In che modo questi abitanti si rivolgevano alla Sibille? Sussurrando i loro quesiti tra le fessure delle pietre che componevano la sua grotta. E da qui lei, a sua volta, emetteva i suoi responsi, ricevendo in cambio una costola di crescione ben pulita. Si raccontava che per ogni costola ricevuta la Sibilla avesse in dono un anno in più di vita.
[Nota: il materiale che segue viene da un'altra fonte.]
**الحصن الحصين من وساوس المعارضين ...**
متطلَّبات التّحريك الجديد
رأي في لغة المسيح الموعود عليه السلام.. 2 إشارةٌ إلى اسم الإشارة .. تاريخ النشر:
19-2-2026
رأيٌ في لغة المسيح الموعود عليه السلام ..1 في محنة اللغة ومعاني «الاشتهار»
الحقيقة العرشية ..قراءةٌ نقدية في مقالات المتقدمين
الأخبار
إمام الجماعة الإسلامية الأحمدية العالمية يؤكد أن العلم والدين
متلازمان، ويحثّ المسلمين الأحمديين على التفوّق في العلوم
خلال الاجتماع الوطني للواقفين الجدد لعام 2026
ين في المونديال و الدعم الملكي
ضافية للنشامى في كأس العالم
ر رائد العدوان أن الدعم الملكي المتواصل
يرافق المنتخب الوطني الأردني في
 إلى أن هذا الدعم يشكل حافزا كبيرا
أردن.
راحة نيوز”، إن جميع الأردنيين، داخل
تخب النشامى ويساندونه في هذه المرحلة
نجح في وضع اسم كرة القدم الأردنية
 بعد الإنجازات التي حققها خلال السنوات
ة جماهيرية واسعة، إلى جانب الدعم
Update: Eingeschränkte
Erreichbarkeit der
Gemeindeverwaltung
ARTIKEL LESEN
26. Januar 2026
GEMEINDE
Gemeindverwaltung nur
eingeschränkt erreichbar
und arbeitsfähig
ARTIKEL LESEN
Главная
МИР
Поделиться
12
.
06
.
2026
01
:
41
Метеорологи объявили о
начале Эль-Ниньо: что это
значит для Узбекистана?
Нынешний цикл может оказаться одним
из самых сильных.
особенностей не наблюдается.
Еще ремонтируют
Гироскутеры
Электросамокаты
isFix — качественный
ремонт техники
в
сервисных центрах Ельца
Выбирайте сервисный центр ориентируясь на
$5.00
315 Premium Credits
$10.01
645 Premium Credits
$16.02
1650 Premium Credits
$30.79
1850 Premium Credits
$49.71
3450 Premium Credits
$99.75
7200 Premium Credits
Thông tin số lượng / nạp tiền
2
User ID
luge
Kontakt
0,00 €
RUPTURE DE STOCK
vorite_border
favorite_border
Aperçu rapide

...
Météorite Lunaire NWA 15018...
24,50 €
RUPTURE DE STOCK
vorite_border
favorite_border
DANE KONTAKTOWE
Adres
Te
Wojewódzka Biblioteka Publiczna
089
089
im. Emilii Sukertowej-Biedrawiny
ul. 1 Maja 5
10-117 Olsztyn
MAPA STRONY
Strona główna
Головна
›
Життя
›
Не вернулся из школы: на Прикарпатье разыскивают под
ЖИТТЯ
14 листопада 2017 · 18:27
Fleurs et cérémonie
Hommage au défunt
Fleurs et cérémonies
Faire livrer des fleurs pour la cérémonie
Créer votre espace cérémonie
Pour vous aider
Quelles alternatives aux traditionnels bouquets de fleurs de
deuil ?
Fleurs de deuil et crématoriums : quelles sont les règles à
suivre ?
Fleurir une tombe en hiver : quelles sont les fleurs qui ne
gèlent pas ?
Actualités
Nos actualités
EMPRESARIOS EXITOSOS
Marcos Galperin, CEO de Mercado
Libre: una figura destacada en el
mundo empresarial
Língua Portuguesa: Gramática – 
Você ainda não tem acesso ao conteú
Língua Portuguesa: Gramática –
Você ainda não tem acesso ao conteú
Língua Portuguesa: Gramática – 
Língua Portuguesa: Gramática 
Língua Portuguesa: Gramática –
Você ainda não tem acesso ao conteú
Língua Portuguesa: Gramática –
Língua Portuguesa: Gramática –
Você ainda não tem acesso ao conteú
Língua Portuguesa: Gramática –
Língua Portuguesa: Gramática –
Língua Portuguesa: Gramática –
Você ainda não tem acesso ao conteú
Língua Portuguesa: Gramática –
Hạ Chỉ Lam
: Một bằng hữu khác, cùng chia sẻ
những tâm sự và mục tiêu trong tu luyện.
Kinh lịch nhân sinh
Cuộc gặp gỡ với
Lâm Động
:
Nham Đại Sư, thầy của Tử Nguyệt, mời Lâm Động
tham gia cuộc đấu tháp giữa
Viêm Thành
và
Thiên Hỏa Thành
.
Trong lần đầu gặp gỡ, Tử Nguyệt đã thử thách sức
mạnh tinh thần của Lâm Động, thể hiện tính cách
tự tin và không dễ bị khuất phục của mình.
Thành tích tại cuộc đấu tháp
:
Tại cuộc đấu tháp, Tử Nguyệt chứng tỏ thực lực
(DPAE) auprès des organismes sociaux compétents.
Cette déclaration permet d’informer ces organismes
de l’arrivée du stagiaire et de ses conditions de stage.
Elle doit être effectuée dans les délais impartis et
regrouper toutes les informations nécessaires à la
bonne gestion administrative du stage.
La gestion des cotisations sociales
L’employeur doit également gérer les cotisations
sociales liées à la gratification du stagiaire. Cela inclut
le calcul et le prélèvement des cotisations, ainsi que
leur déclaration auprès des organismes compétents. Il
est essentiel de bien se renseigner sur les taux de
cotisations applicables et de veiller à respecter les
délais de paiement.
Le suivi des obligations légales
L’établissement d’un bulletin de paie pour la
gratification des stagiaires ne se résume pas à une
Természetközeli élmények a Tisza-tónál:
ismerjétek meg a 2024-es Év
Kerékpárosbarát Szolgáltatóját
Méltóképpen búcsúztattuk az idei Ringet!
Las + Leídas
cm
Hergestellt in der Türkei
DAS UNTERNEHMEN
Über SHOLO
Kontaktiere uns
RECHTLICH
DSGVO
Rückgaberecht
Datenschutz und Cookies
Un giorno, un giovanotto curioso di conoscere e interrogare la Sibilla, ma del tutto ignaro del “dono” dei crescioni, si recò da lei: voleva infatti sapere in che modo sarebbero andati i suoi affari in città. Ma essendo privo dei crescioni, la donna gli ordinò di tonarne indietro per recuperarne tre. Così scese nel ruscello poco lontano dalla grotta, prese tre costole grosse di crescione ma, mentre camminava per rientrare, ne mangiò un pezzettino: il giovane non si era affatto preoccupato di mantenere intatto il dono per la Sibilla. E così, quando glielo consegnò smangiucchiato, lei andò su tutte le furie: offesa per il poco decoro e rispetto da parte del giovanotto, la donna lo allontanò urlando. 

Ma lei, tutta intenta a liberarsi di quellʼinsolenza, non si accorse che alcune rocce del suo antro si erano spostate, rendendo il rifugio più visibile. E fu così che il giovane si accorse che nella grotta di quella che pensava essere una vecchia strega cʼerano tesori di ogni tipo: pietre e gemme preziose, oro, argento, diamanti. Era tutto un luccichio!

Decise allora che quella stessa sera, a mezzanotte, avrebbe fatto ritorno nella caverna per rubare il tesoro della Sibilla. Quando arrivò, non trovò nessuno: la donna stava dormendo in un cunicolo riparato. Con la torcia il giovanotto illuminò la grotta e vide tutta bellezza di quei tesori. Ma proprio in quel momento un raggio di luce balenò dal buio: lʼantro della Sibilla prima si fece tutto oscuro e poi si accese di rosso fuoco, sprofondando nel centro della terra, insieme al giovane ladro. 

E fu così che della Sibilla non restò che la sua leggenda: scomparve nel nulla. Di lei rimase una cosa soltanto: una traccia indelebile nei cuori degli abitanti di Ganiga, puniti per lʼavidità del giovane forestiero che non aveva saputo onorare la ricchezza della sapienza della Sibilla. 

La nostra storia ci insegna che lʼantro della Sibilla è uno spazio per pochi. È un luogo di alta concentrazione simbolica: a chi sta fuori spetta il compito di saper interrogare, carpire la risposta e poi riuscire a farne tesoro, senza oltrepassare la soglia divina e celeste.